Joseph is completely uninterested in other Saints' reservations. He knows what God wants them to do; end of story. The doubters need to fall in line—and when they don't, well, that's why things didn't work the way the revelations promised. That's how Joseph understands the situation, and how his loyalists understand the situation—and it's the loyalist account that becomes offical church history, since it's the loyalists who stick with Joseph through the schism produced when the continuing deterioration of the situation in Missouri, coupled with crises in Kirtland like the failed "anti-banking society," convince many Saints, including high-ranking church leaders and long-time friends, that Joseph has become a fallen prophet.

I wonder: How might things have been different if Joseph hadn't insisted on making pronouncements about God's will unilaterally? What if he had followed the principles laid out in D&C 88:122: "Let not all be spokesmen at once; but let one speak at a time and let all listen to his sayings, that when all have spoken that all may be edified of all, and that every [one] may have an equal privilege"? What if Joseph had sat in council with other church leaders—or even better, if he'd held an even more public forum, a "town meeting"—in which he said to the Saints: "Here's what I think the Spirit is telling me God wants us to do in response to this crisis... But what do you think?" And then all the Saints who had reservations about Joseph's understanding of God's will could voice those reservations, and Joseph would listen, and people would express differing opinions back and forth—and then Joseph could go reflect prayerfully on what he'd heard and come back to the leading councils of the church and said, "All right—as the person ultimately responsible to seek God's will for leading this church, here's what I think God wants us to do."

But that scenario would have required a lot more humility on Joseph's part than the historical record shows he had.

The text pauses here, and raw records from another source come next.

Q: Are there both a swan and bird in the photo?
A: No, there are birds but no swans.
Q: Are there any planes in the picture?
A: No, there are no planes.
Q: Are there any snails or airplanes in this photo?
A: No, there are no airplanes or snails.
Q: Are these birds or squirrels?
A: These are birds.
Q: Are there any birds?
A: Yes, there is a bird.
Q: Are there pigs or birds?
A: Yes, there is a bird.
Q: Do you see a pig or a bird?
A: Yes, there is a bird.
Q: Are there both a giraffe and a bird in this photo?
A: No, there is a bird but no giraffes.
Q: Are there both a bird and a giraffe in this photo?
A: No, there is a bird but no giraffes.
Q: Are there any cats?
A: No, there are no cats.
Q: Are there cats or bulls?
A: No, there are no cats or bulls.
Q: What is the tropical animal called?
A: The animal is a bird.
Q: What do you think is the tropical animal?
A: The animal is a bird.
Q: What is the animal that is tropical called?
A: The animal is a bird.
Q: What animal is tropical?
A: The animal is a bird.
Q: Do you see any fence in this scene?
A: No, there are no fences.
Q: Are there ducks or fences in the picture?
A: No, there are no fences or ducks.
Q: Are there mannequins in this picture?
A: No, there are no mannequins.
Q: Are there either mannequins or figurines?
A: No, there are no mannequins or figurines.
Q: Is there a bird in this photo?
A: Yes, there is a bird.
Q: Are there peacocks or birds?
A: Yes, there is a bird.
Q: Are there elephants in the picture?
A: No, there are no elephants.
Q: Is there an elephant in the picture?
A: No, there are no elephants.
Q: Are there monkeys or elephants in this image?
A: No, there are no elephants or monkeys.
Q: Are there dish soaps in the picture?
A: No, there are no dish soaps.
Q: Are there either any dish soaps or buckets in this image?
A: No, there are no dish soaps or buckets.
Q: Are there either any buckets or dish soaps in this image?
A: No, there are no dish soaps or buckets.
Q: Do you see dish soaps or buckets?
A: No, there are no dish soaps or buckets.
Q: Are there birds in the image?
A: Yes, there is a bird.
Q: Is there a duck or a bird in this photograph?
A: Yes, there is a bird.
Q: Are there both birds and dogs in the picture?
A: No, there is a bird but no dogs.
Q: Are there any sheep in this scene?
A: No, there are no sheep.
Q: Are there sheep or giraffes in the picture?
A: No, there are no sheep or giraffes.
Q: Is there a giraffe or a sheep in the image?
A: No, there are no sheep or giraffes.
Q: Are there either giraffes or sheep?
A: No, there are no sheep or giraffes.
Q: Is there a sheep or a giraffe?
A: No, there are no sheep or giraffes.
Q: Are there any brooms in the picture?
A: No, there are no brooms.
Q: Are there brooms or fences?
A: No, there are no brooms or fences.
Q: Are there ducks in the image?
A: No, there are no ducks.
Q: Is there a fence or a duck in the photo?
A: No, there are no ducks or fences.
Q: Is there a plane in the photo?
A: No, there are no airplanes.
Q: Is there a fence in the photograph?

I'm intrigued to know more about the Saints who quietly dissented from Joseph's revelations on this subject—who didn't donate money to buy land, who didn't enlist in Zion's Camp. I'd like to know how they understood the nature of Joseph's prophetic calling. I'd like to know what they understood as the essence of being Mormon. Clearly they did not take the loyalist view that being Mormon means committing to believe and do whatever Joseph Smith tells them they're supposed to believe and do. So what did their commitment to Mormonism consist of? From the point of the loyalists—then and now—these quiet dissenters were simply uncommitted, unfaithful, apostates, unwilling to make the sacrifices God required of them. But I'd like to have the chance to hear what the dissenters (would it be too much of a stretch to call them "conscientious objectors"?) would have had to say for themselves—"to listen to [their] sayings, that when all have spoken that all may be edified of all, and that every [one] may have an equal privilege."